Indian developer awarded $30,000 for finding this Instagram bug – Times of India
An Indian developer has been awarded a bounty of $30,000 by Instagram for flagging a bug that could allow any to view archived posts, Stories, Reels and IGTV without following the user — when the profile of the former is private.
The Indian developer, Mayur Fartade, detailed the issue in a post on Medium. He said this bug could allow a potential attacker to “to regenerate valid cdn url of archived stories and posts. Also by brute-forcing Media ID’s, the attacker was able to store the details about specific media and later filters which are private and archived.”
He also said that the entire timeline — from raising the issue to it getting fixed — was around two months.
This bug may not look as dangerous at first as it required the attackers to know the media ID associated with an image, video, or album, by brute-forcing the identifiers. However, Fartade showed that it was possible to craft a POST request to a GraphQL endpoint and retrieve sensitive data.

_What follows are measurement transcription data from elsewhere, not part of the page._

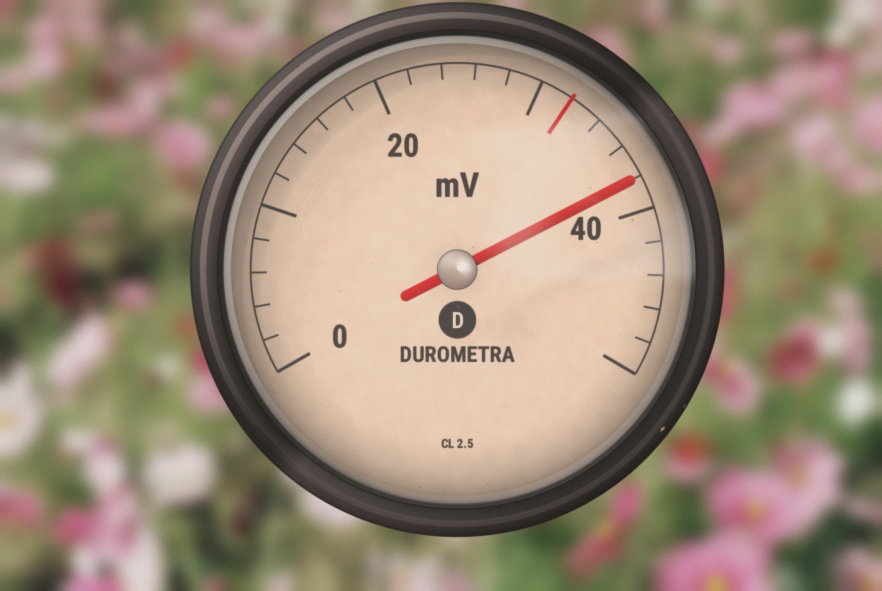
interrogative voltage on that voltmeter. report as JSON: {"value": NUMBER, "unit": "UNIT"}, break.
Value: {"value": 38, "unit": "mV"}
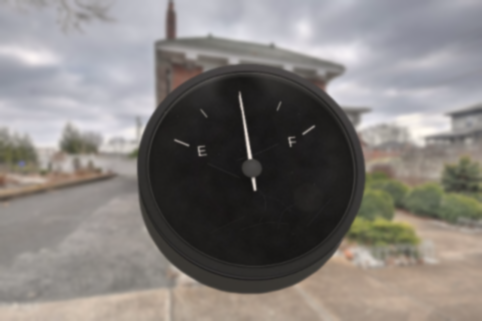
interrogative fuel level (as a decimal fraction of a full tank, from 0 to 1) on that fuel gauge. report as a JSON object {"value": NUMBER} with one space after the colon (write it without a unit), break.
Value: {"value": 0.5}
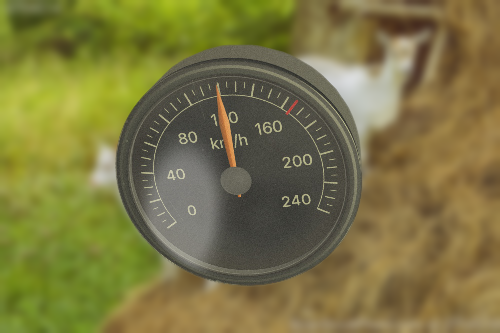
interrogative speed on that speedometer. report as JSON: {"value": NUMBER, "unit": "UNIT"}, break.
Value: {"value": 120, "unit": "km/h"}
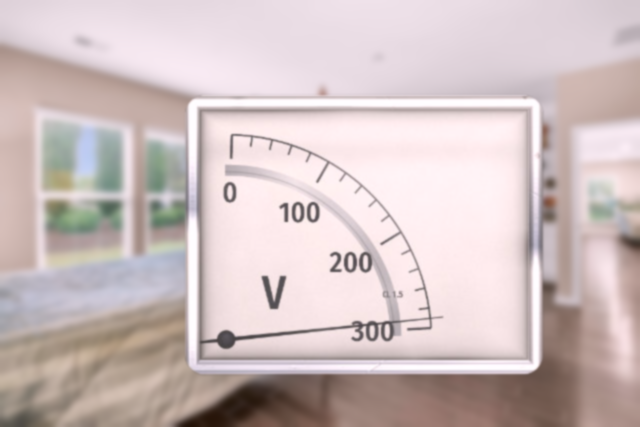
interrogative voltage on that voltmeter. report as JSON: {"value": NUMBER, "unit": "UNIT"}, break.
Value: {"value": 290, "unit": "V"}
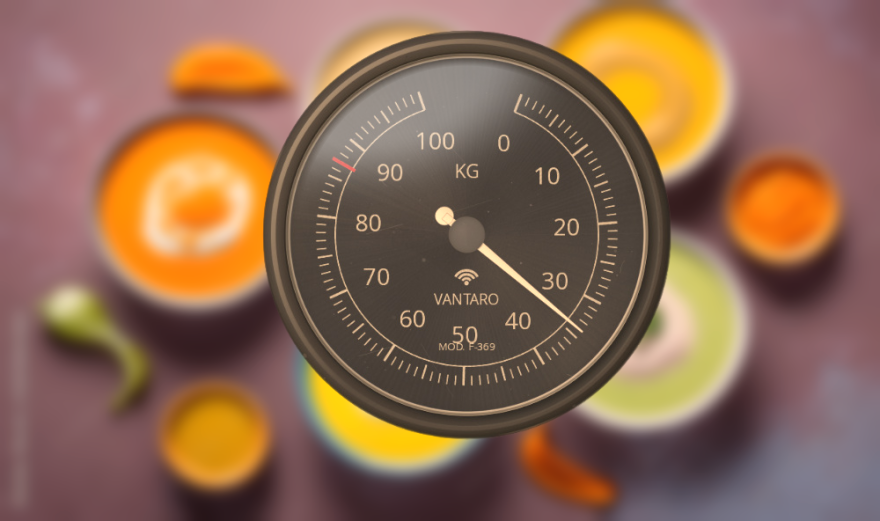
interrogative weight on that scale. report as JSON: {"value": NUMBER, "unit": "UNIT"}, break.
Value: {"value": 34, "unit": "kg"}
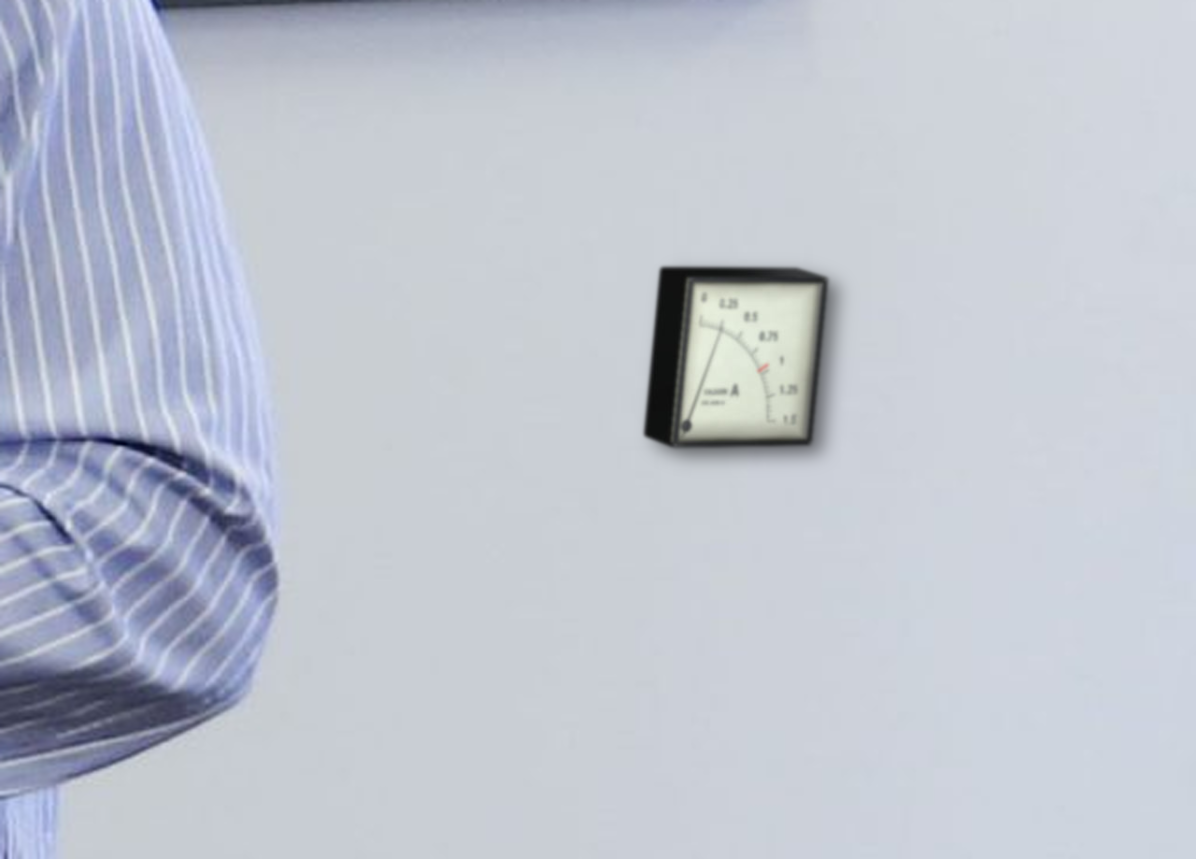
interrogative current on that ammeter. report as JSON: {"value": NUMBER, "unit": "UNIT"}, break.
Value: {"value": 0.25, "unit": "A"}
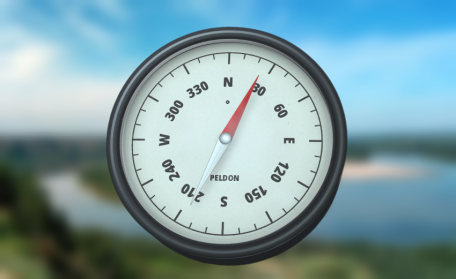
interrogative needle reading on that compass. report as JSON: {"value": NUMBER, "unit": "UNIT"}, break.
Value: {"value": 25, "unit": "°"}
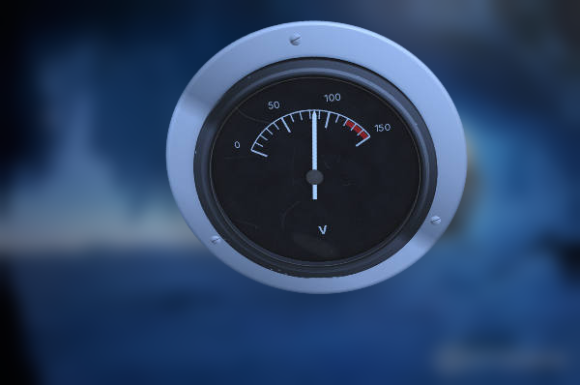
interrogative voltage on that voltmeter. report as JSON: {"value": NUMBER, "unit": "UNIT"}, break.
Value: {"value": 85, "unit": "V"}
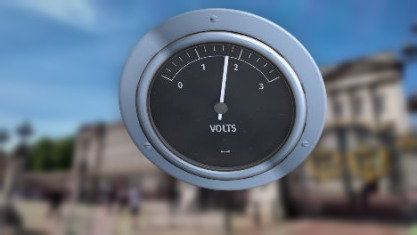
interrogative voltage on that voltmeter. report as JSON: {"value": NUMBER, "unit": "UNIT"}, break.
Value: {"value": 1.7, "unit": "V"}
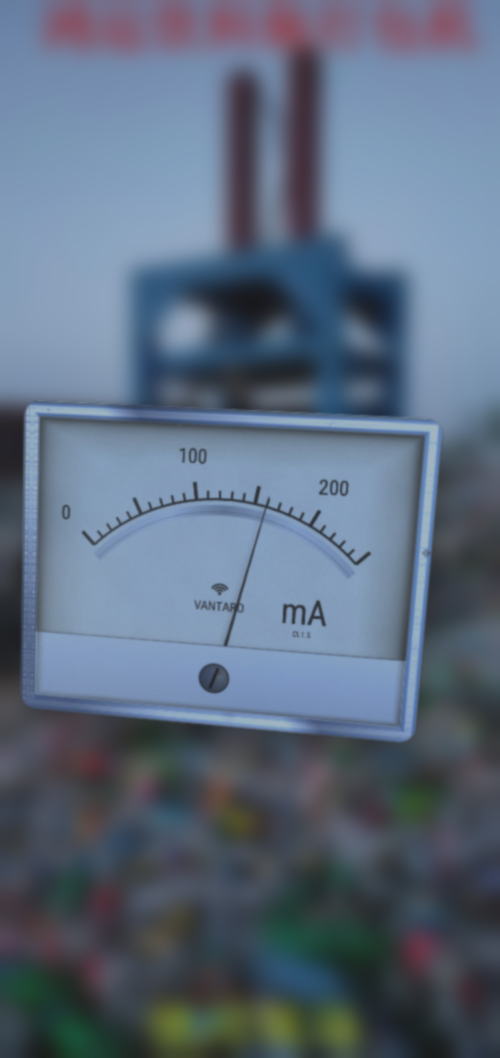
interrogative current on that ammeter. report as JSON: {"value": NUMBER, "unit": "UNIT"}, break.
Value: {"value": 160, "unit": "mA"}
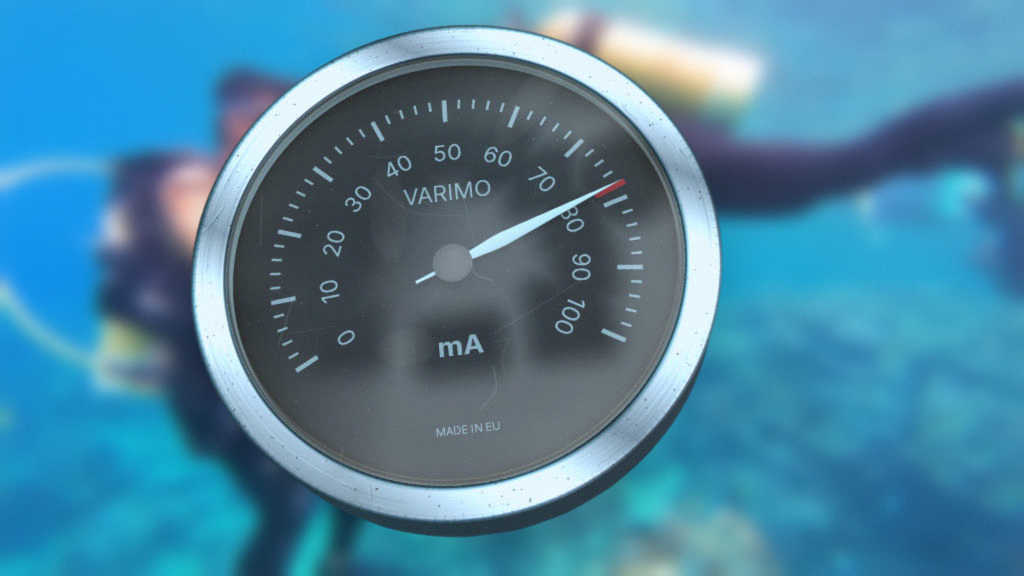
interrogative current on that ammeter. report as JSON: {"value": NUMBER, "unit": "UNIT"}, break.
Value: {"value": 78, "unit": "mA"}
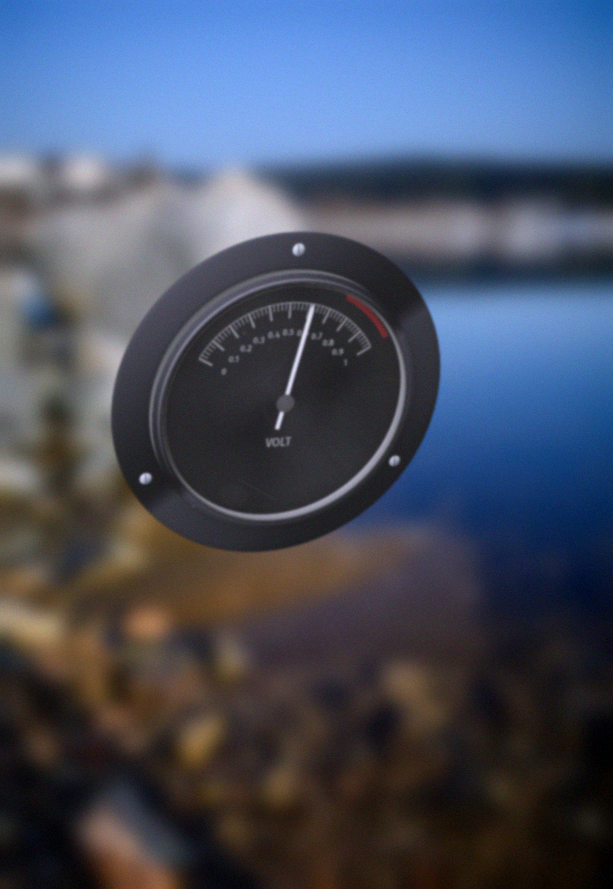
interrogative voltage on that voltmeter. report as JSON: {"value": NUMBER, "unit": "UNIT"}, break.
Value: {"value": 0.6, "unit": "V"}
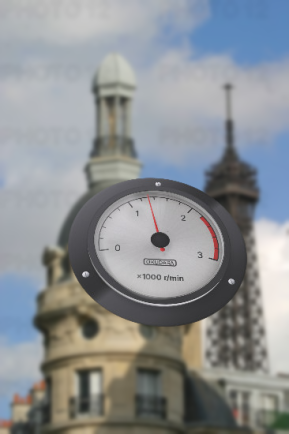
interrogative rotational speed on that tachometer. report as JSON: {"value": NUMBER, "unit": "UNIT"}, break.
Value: {"value": 1300, "unit": "rpm"}
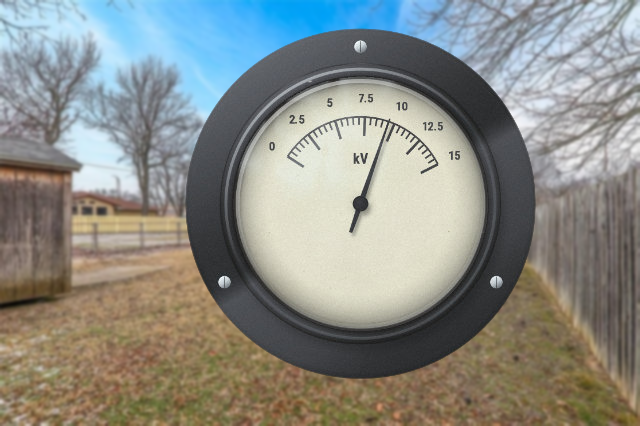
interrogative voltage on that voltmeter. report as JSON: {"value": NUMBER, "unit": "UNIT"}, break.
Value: {"value": 9.5, "unit": "kV"}
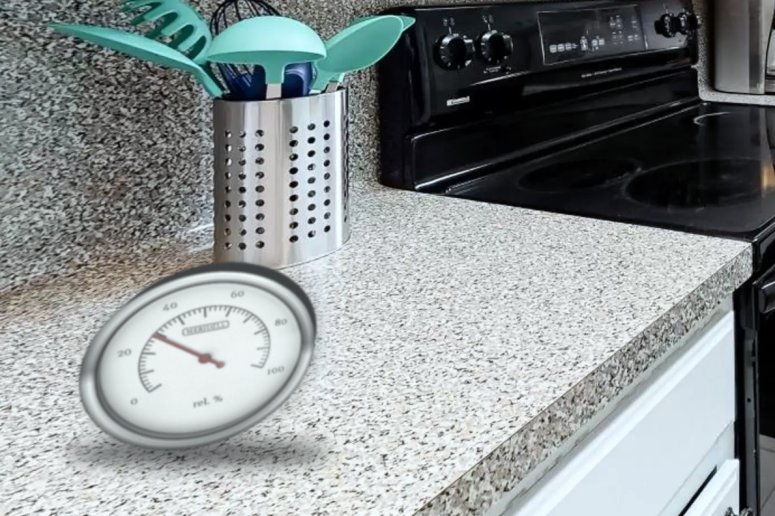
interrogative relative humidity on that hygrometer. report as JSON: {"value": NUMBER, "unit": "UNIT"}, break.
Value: {"value": 30, "unit": "%"}
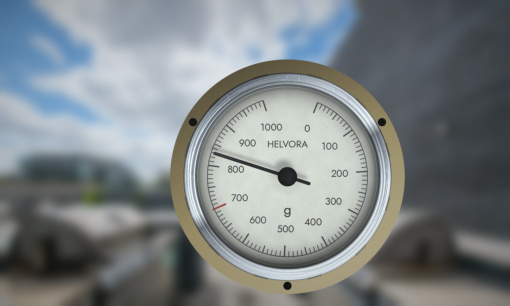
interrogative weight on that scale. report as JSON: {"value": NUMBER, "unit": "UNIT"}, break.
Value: {"value": 830, "unit": "g"}
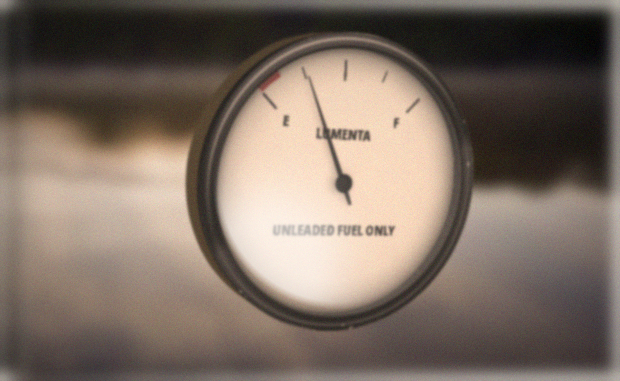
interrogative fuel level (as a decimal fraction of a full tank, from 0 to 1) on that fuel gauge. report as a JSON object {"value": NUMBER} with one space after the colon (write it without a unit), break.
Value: {"value": 0.25}
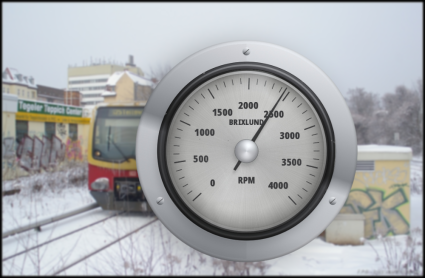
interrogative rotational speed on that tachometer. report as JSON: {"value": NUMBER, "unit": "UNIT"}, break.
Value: {"value": 2450, "unit": "rpm"}
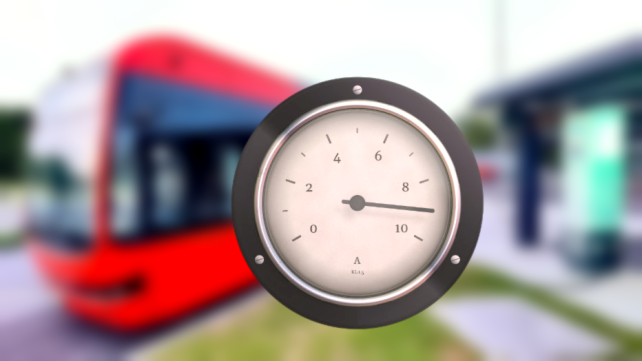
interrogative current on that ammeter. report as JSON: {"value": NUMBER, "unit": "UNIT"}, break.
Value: {"value": 9, "unit": "A"}
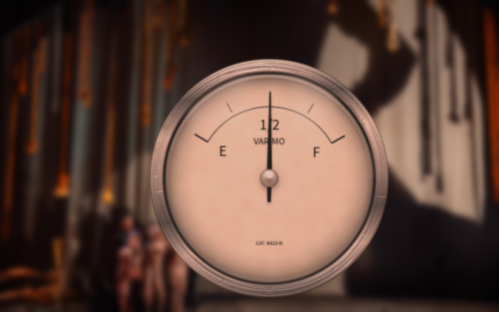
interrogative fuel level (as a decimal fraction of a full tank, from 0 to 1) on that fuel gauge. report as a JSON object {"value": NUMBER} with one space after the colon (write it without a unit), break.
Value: {"value": 0.5}
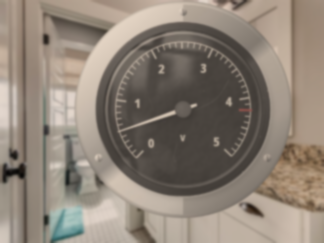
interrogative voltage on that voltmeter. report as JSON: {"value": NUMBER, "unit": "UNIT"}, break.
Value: {"value": 0.5, "unit": "V"}
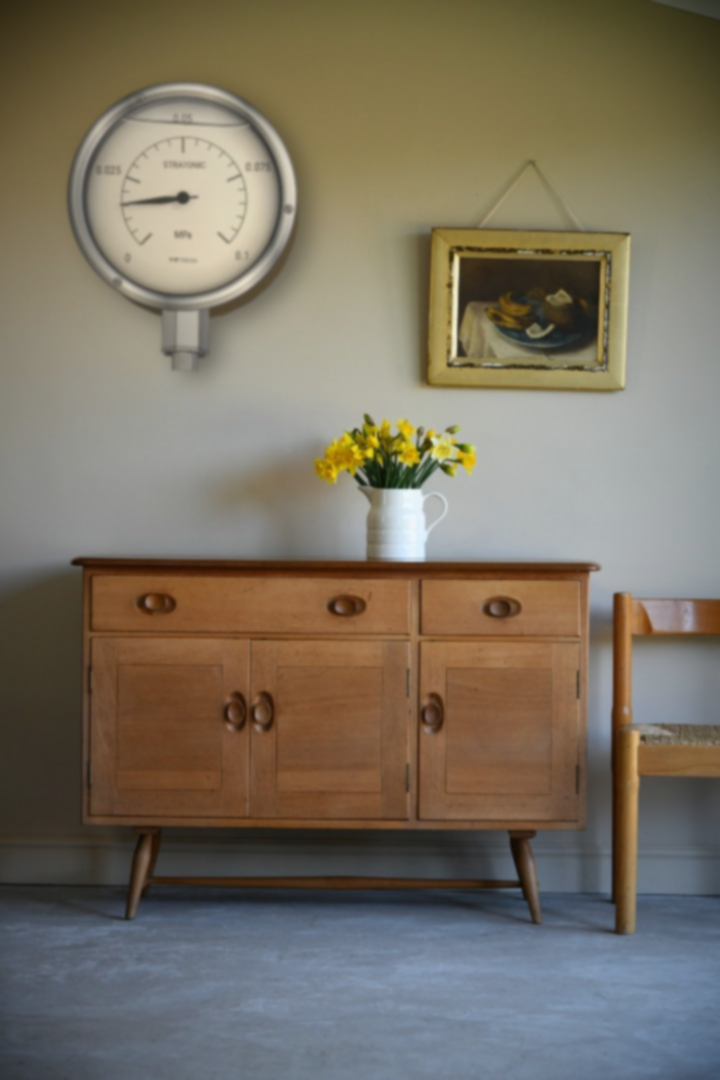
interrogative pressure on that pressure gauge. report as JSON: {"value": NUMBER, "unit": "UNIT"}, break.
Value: {"value": 0.015, "unit": "MPa"}
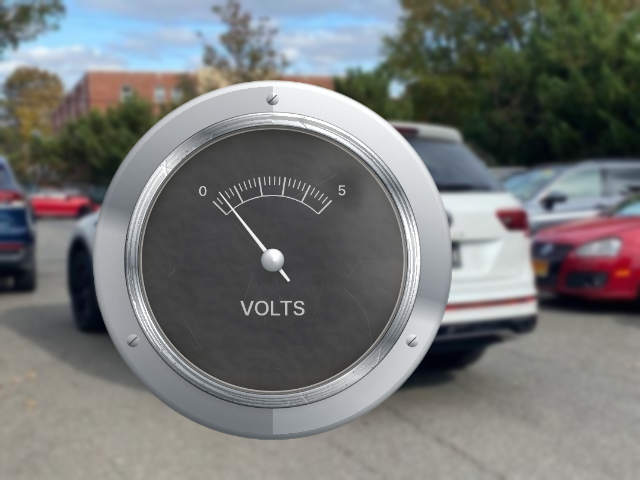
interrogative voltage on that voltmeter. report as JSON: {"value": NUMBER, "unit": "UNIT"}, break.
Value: {"value": 0.4, "unit": "V"}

Facebook then responded to him saying that he has highlighted a scenario that could have allowed a malicious user to view targeted media on Instagram.
Back in March, Indian researcher Laxman Muthiyah became the recipient of a $50,000 award by Microsoft under the company’s bug bounty program. Microsoft awarded the Indian researcher for spotting a vulnerability which could lead to someone’s Microsoft account getting hijacked. He had earlier found an Instagram rate limiting bug that could help hijack someone’s account. He then checked for the same vulnerability on Microsoft’s account.
As per Muthiyah, the vulnerability could “have allowed anyone to take over any Microsoft account without consent [or] permission.” Microsoft issued the award of $50,000 through the HackerOne bug bounty platform.